I was in a church service recently where the pastor announced that they practice “Open Communion,” and then explained “If you have accepted Christ as your savior, you are welcome to join us at the communion table, regardless of what church or denomination you may belong to.” This particular church is a warm and welcoming group, and the pastor’s open invitation sincere.
There is only one body of Christ in the world, and it’s good to recognize that our doctrinal differences need not preclude sharing the bread and the cup together. As a Christian, I like Open Communion, but I tried to put myself in the shoes of someone unfamiliar with church, who didn’t know what communion was about, or perhaps a Christian whose church jargon did not include the expression “accept Christ.”
For them, this pastor announced Closed Communion; it was only offered to those who had previously responded to Jesus Christ in a particular way, and some may have no idea what that way is.

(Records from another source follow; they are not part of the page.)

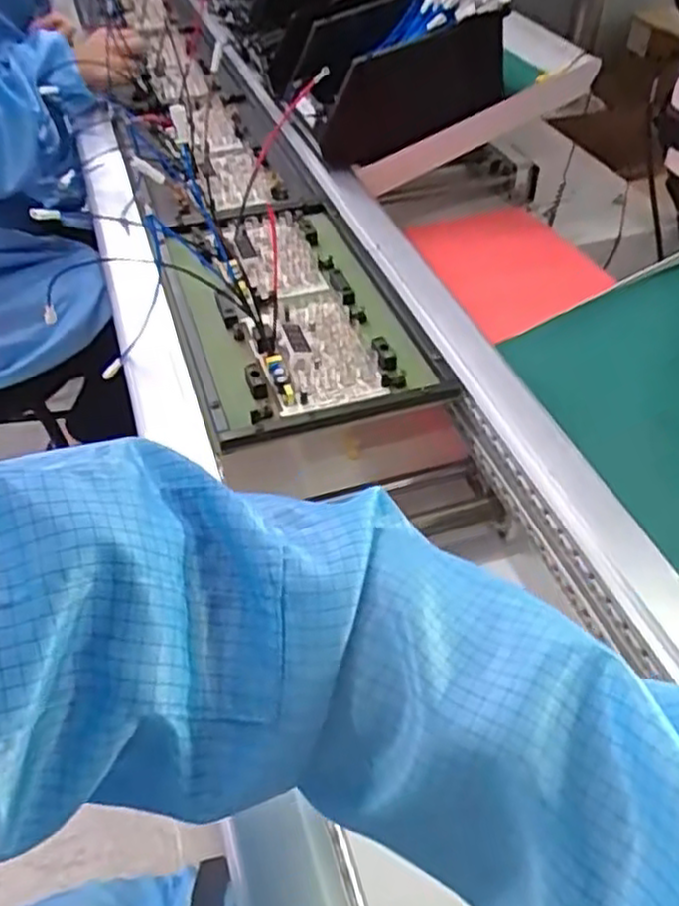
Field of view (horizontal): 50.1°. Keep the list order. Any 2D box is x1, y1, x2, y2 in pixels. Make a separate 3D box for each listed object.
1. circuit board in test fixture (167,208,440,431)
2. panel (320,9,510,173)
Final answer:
[{"bbox_3d":[-0.051,-0.140,0.668,0.166,0.027,0.305,-13,47,-13],"label":"circuit board in test fixture"},{"bbox_3d":[0.086,-0.416,0.843,0.232,0.108,0.016,-24,39,-7],"label":"panel"}]

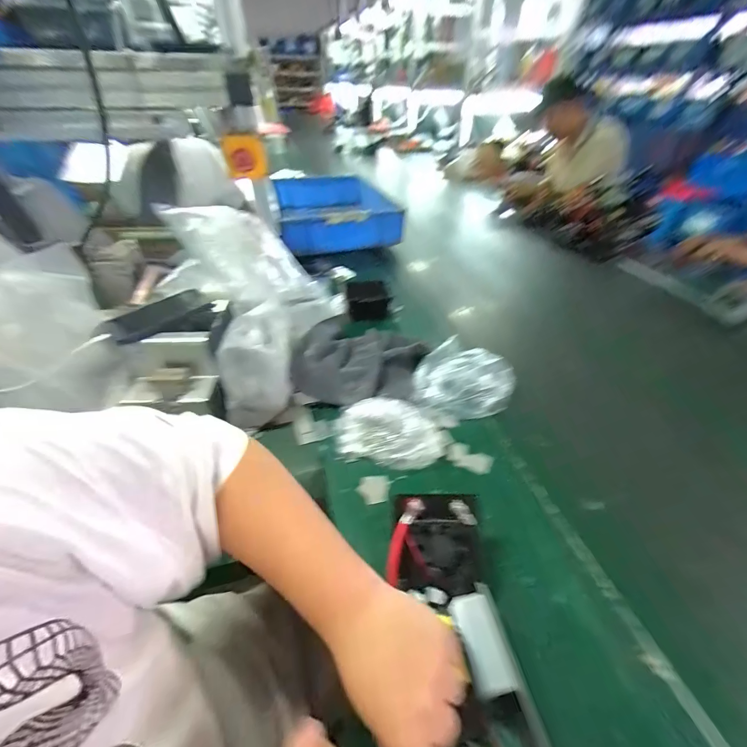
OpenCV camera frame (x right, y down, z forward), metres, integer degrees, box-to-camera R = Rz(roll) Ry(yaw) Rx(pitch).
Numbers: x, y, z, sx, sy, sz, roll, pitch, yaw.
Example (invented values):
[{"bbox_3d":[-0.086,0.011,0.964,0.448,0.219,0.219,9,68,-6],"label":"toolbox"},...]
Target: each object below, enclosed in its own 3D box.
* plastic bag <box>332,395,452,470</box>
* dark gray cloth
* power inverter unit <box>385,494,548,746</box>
[{"bbox_3d":[0.024,0.088,0.530,0.171,0.042,0.103,7,39,6],"label":"plastic bag"},{"bbox_3d":[-0.024,-0.033,0.649,0.239,0.065,0.201,0,39,-3],"label":"dark gray cloth"},{"bbox_3d":[0.084,0.267,0.282,0.105,0.077,0.337,-5,49,-8],"label":"power inverter unit"}]

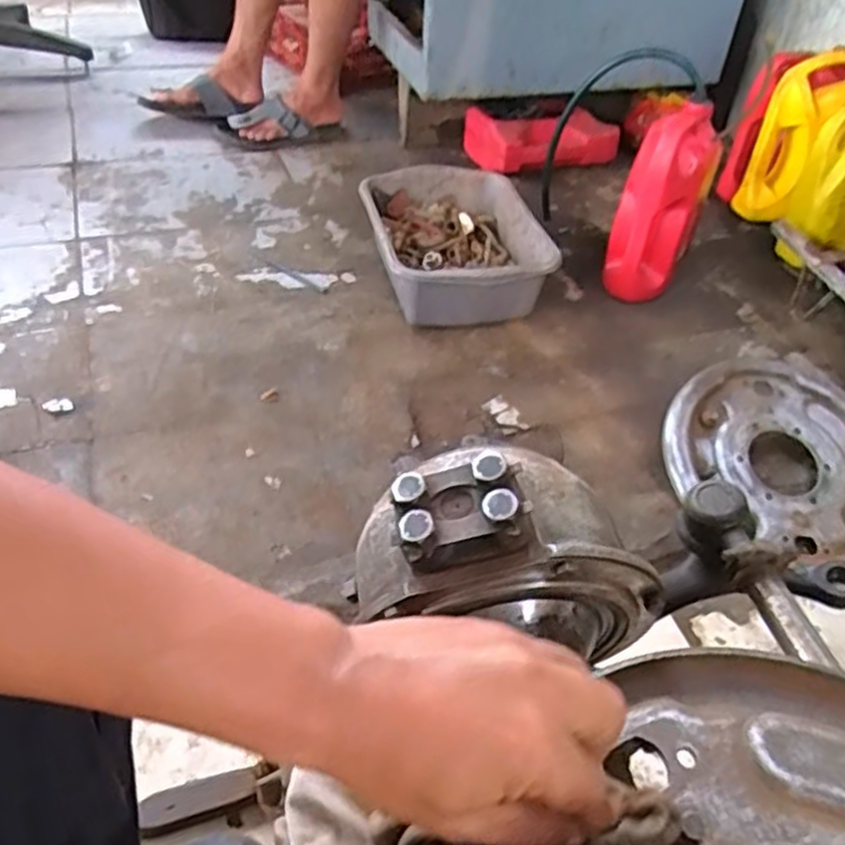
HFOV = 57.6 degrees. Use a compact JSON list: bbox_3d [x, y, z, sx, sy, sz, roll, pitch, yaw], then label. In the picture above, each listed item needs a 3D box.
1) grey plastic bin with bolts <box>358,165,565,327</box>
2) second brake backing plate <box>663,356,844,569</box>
[{"bbox_3d":[0.049,-0.285,1.255,0.259,0.121,0.318,-4,45,-7],"label":"grey plastic bin with bolts"},{"bbox_3d":[0.458,0.046,0.979,0.292,0.036,0.257,31,66,11],"label":"second brake backing plate"}]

Do we see communion as a ritual reserved for insiders? Are we cautious because of Paul’s warnings to Christians who were partaking as selfish gluttons, heedless of others? Was Jesus selective when he offered his flesh and blood? Could an unbeliever actually receive Christ in a tangible act of eating and drinking?
What if we practiced truly Open Communion? What if we recklessly offered “Come! Whoever is thirsty, come! If you want the water of life, come and take it. It’s free!”